## Task list
1) Answer these questions from the film reviews:
(a) Which actress leads the revenge comedy?
(b) Where was the midnight meditation on death watched?
(c) What film was playing on the second screen during that viewing?
2) List every name the film reviews give for the "nice guy" actors cast as the worst guys.
3) Carry on the film reviews past their last sentence.

My VHS cover pull-quote: “Also features some excellent fight and action choreography, like, better than The Raid. Or just like The Raid but with a con-baby.”
A paranoid, whispered assembly of folklore and cosmic horror happenings that explores many permutations of this kind of story before vaguely settling into one collectively conjured nightmare. The CULT following it’s gaining is well deserved.
My VHS cover pull-quote: “I don’t need much to enjoy a movie, just a skeleton that’s all kinds of H.R. Geiger/Alien-inspired in the first 20 minutes like this has. Come on, Hollywood!”
A revenge comedy(ish) using the style and the idea of revenge as a bleak and inevitable, all-consuming force from those 70s revenge movies like Death Wish to make a clear and necessary modern statement. It sure goes places and an incredible Carey Mulligan leads us there.
My VHS cover pull-quote: “Using ‘nice guy’ actors like McLovin, Schmidt, Seth Cohen, and Piz to play these wurst guys is excellent typecasting that’s also, like, casting against type.”
“I’m not saying we’re not going to get away with it, I’m saying I don’t want to get away with it.”
A matter-of-fact unraveling of multiple relationships that takes the long, chill road towards becoming the entry in a hallowed horror genre it ultimately wants to be.
My VHS cover pull-quote: “The main characters are like the high school kids who somehow all successfully escaped one horror movie, grew into their late 20s and 30s, then found themselves caught unawares in another horror movie.”
“It was a nice time. That period of time we spent together.”
A midnight meditation on death that will take me some time to parse. As of right now, mere hours from having watched this in a dark, dirt lot drive-in in New Jersey with Dolittle playing on the second screen just out of sight, part of me feels like I dreamed it.
And that’s perfect.
My VHS cover pull-quote: “I know I’m probably not going to die tomorrow, but, like, well, I feel like I might now.”
A buddy comedy exploring a common, toxic relationship between two guys that pulls in some Apatovian and mumblecore elements, adds a bit of genuine cinematic craft, and produces something that feels like an evolution of the genre.

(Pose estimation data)
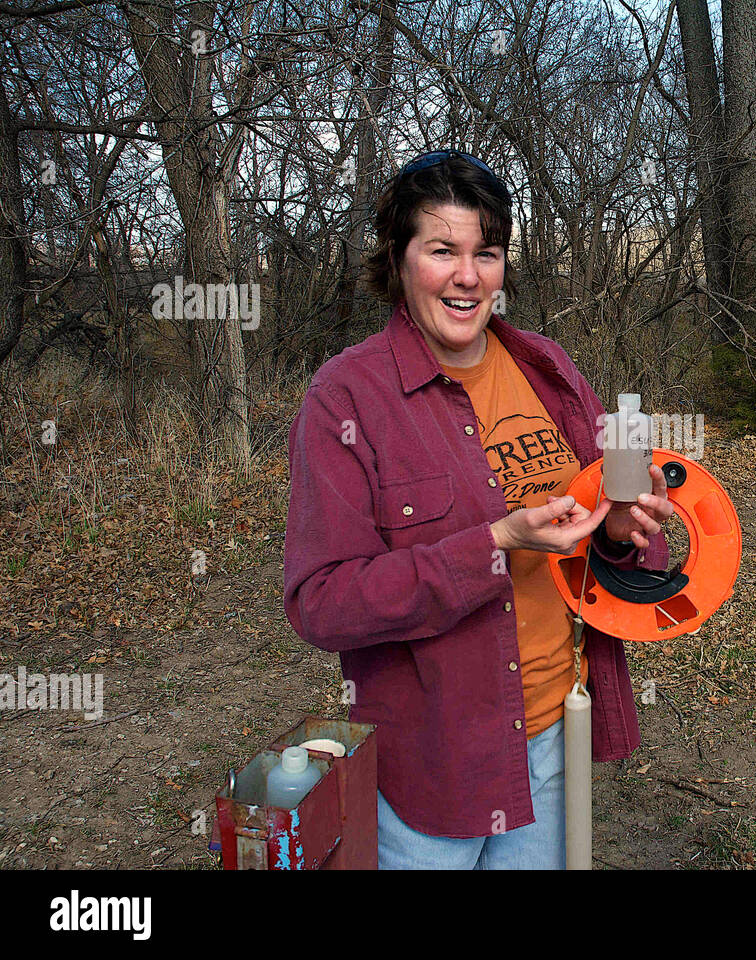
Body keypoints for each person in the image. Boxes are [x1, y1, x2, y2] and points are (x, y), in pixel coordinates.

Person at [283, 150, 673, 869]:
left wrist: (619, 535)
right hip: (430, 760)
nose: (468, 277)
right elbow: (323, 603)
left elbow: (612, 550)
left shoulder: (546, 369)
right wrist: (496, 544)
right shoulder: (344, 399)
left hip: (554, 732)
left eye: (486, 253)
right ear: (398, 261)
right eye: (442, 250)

...

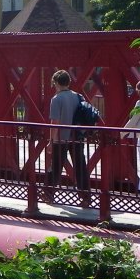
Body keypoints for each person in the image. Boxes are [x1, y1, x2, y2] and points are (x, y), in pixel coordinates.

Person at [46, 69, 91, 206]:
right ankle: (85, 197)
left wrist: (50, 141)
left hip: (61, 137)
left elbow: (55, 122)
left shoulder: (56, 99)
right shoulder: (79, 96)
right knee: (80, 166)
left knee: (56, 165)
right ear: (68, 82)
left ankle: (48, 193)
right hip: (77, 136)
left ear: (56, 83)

==

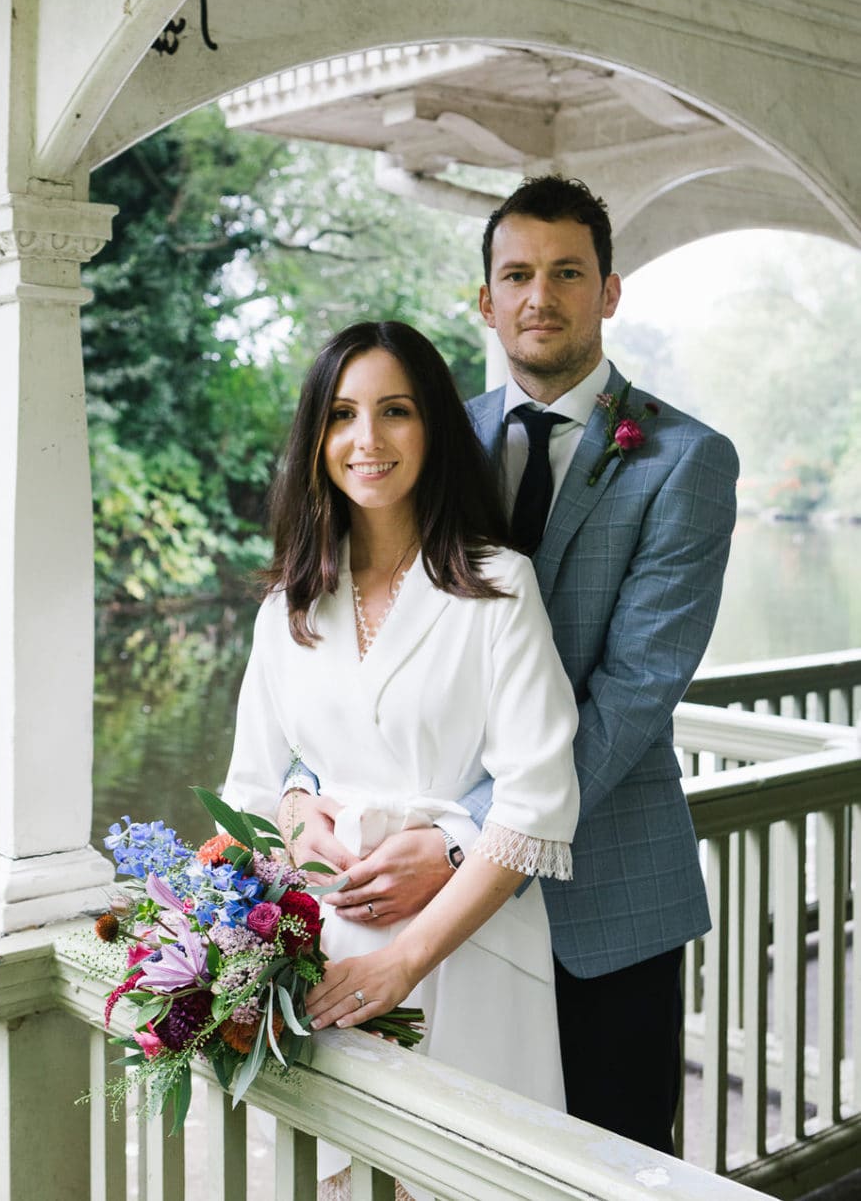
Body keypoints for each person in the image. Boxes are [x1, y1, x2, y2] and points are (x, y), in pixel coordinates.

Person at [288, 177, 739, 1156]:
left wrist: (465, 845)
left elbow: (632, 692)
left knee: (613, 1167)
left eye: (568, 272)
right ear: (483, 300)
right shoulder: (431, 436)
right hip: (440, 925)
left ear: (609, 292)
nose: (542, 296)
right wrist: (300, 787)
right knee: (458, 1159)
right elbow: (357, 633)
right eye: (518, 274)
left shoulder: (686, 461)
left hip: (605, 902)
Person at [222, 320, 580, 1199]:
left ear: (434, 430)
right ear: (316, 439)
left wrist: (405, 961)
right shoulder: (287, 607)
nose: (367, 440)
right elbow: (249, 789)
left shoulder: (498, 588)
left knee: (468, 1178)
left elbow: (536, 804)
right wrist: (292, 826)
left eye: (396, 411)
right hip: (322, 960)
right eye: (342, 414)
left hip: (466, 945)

## Written responses
1)
(a) Carey Mulligan
(b) In a dark, dirt lot drive-in in New Jersey
(c) Dolittle

2) McLovin, Schmidt, Seth Cohen, Piz

3)
My VHS cover pull-quote: “We saw this at a special Sundance premiere event in Philly, but they gave us a legit Sundance poster so in a few years I’m just going to go ahead and say we went to Sundance in 2020 and watch the jealousy roll in.”
As with Disney’s last big, originalish non-remake live action movie Tomorrowland, the intention, message, and overall sentiment of A Wrinkle in Time helps to compensate for some structural problems and narrative messiness in some parts. As with all things, it succeeds most when things start getting dark and trippy. Overall, it’s an excellent adaptation of a book long thought to be unfilmable with an inspiring message of self-worth that everyone could stand to hear once in a while.
My VHS cover pull-quote: “I said it’s like Tomorrowland, but I really enjoyed Tomorrowland.”
“Is that what you think we’re doing out here? Committing suicide?”
It plays fast and loose with the source material, but Alex Garland and company have still crafted a challenging, remarkable piece of science fiction that digs into humanity’s sense of self and asks substantial questions.
My VHS cover pull-quote: “Replicates your cells and doesn’t stop until you are something new! -Nick Perilli? Natalie Portman? Who are we? Who are any of us? What is next?”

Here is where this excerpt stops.